Post by: Arskrigitsioniets on December 24, 2023, 01:33:15 PM
Quote from: Arantor on December 24, 2023, 11:32:19 AMWeird, SMF 2.1 out of the box already sends a 40x code for missing topic and missing board. Though it sends a 403 not a 404 to avoid information leakage.
I don't know, but my SMF 2.1.4 doesn't do it for pages like https://example.com/index.php?topic=non-exising-topic-numbers. Maybe the Russian localization is the source of the problem, as I understand these titles come from there.
Title: Re: Any way to make pages of non-existing boards 404?
Post by: Arantor on December 24, 2023, 01:44:01 PM
I tested it before replying originally, feeding a non-existing board number or topic number produces a 403 error (despite what the page might look like, that's literally the error code being sent back by the server which is what the spiders should be looking at).

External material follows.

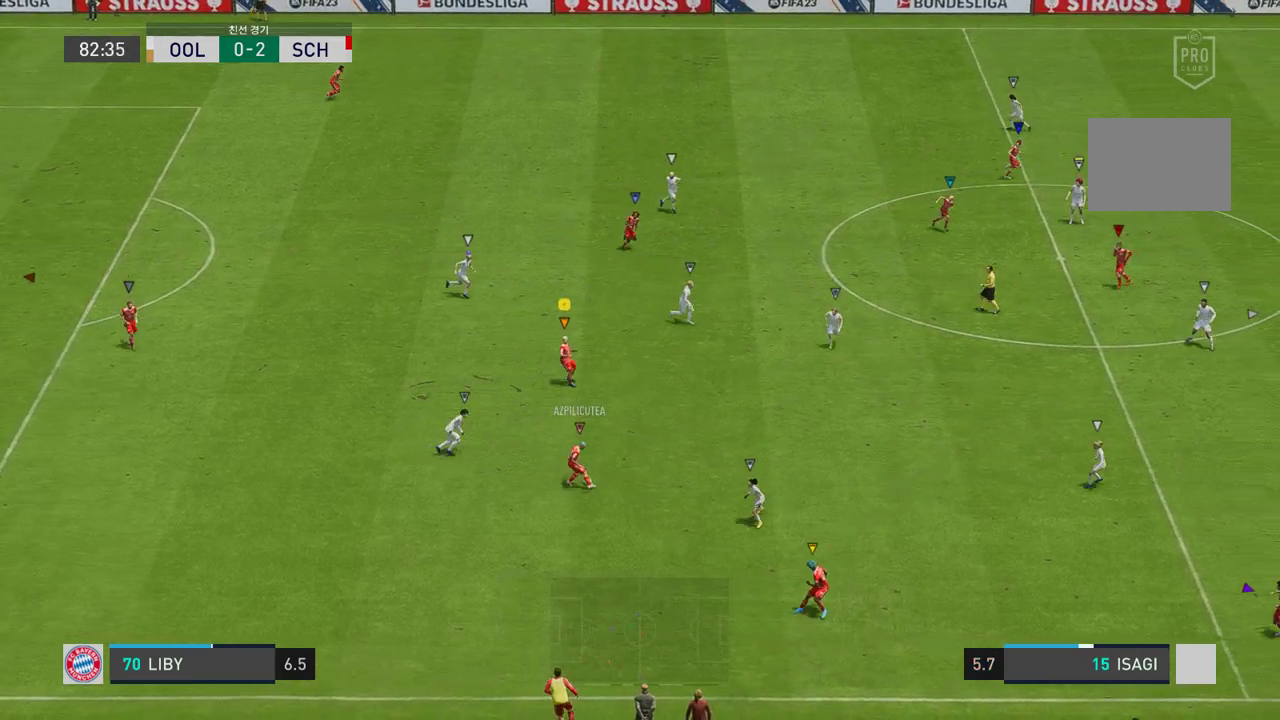
{"buttons": ["L2"], "left_stick": "center", "right_stick": "center", "events": [[168, "left_stick", "up-right"], [368, "left_stick", "center"]]}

I was there when that change was made in 2.1 (because 2.0 didn't do that). Can't vouch for whatever mods you might have though.
Title: Re: Any way to make pages of non-existing boards 404?
Post by: Arskrigitsioniets on December 24, 2023, 01:45:38 PM
UPD: I checked, the problem is not in the Russian locale. Even this very forum doesn't have 404/403, check this page for example: https://www.simplemachines.org/community/index.php?board=24004.0 I don't see 403/404 in the source code, maybe I miss something?
Title: Re: Any way to make pages of non-existing boards 404?
Post by: Arantor on December 24, 2023, 01:48:24 PM
Yes, you're missing something - it's nothing to do with the *content( of the page, but the information sent alongside it in the headers.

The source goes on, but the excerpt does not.